公開日:November 17, 2024更新日:November 28, 2024
TypeScriptDesign pattern📄

ステートパターン

ステートパターン(State Pattern) は、オブジェクトの内部状態に応じて振る舞いを変えるためのデザインパターンです。このパターンでは、オブジェクトの状態を別々のクラスとして定義し、状態の変化に応じてオブジェクトの振る舞いを切り替えることができます。これにより、条件分岐を使った複雑なコードを避け、コードの保守性と可読性を向上させることが可能です。

ステートパターンは、オブジェクトが複数の状態を持ち、それに応じて異なる振る舞いをする必要がある場合に非常に有効です。例えば、オブジェクトが「準備中」「稼働中」「停止中」といった複数の状態を持つシステムなどで使用されます。

TypeScriptでのステートパターンの実装

以下に、TypeScriptでステートパターンを実装する例を紹介します。
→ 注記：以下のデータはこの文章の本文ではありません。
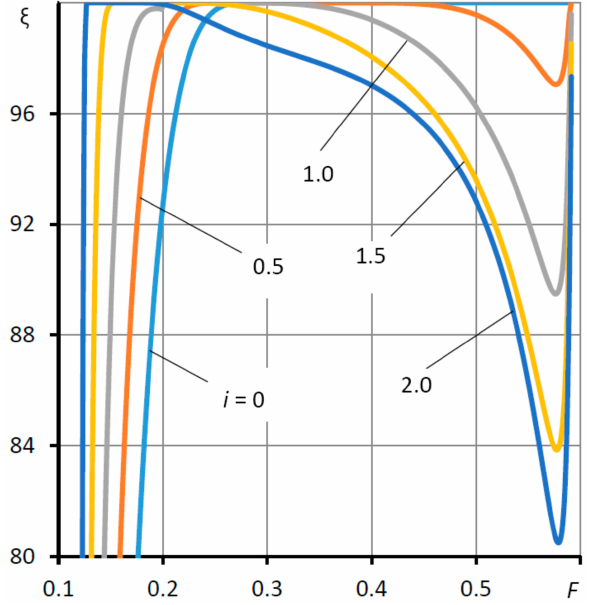
Figure 10. Dependences of the oscillation damping criterion for the period ξ on the load F at different values of the elasticity coefficient K e = i K e 0 .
この例では、オーディオプレイヤーが「停止中」「再生中」「一時停止中」の3つの状態を持ち、それぞれの状態で異なる振る舞いをするシナリオを示します。

オーディオプレイヤーの例

typescript
// State インターフェース
interface State {
  play(): void;
  pause(): void;
  stop(): void;
}

// コンテキストクラス(オーディオプレイヤー)
class AudioPlayer {
  private state: State;

  constructor() {
    this.state = new StoppedState(this); // 初期状態は停止中
  }

  setState(state: State): void {
    this.state = state;
  }

  play(): void {
    this.state.play();
  }

  pause(): void {
    this.state.pause();
  }

  stop(): void {
    this.state.stop();
  }
}

// StoppedState クラス
class StoppedState implements State {
  private player: AudioPlayer;

  constructor(player: AudioPlayer) {
    this.player = player;
  }

  play(): void {
    console.log('Starting playback...');
    this.player.setState(new PlayingState(this.player));
  }

  pause(): void {
    console.log('Cannot pause. The player is already stopped.');
  }

  stop(): void {
    console.log('The player is already stopped.');
  }
}

// PlayingState クラス
class PlayingState implements State {
  private player: AudioPlayer;

  constructor(player: AudioPlayer) {
    this.player = player;
  }

  play(): void {
    console.log('Already playing.');
  }

  pause(): void {
    console.log('Pausing playback...');
    this.player.setState(new PausedState(this.player));
  }

  stop(): void {
    console.log('Stopping playback...');
    this.player.setState(new StoppedState(this.player));
  }
}

// PausedState クラス
class PausedState implements State {
  private player: AudioPlayer;

  constructor(player: AudioPlayer) {
    this.player = player;
  }

  play(): void {
    console.log('Resuming playback...');
    this.player.setState(new PlayingState(this.player));
  }

  pause(): void {
    console.log('Already paused.');
  }

  stop(): void {
    console.log('Stopping playback...');
    this.player.setState(new StoppedState(this.player));
  }
}

// 実際の使用例
const player = new AudioPlayer();
player.play();  // "Starting playback..."
player.pause(); // "Pausing playback..."
player.play();  // "Resuming playback..."
player.stop();  // "Stopping playback..."

解説

  1. Stateインターフェース

    • Stateインターフェースは、オーディオプレイヤーの状態ごとに必要なメソッド(playpausestop)を定義しています。これにより、各状態クラスが共通のインターフェースを持つことが保証されます。
  2. AudioPlayerクラス(コンテキスト)

    • AudioPlayerクラスは、オーディオプレイヤーのコンテキストを表すクラスで、現在の状態を保持しています。状態を変更するためのsetStateメソッドと、各操作(playpausestop)を実行するメソッドを持っています。
  3. StoppedState、PlayingState、PausedStateクラス(具体的な状態)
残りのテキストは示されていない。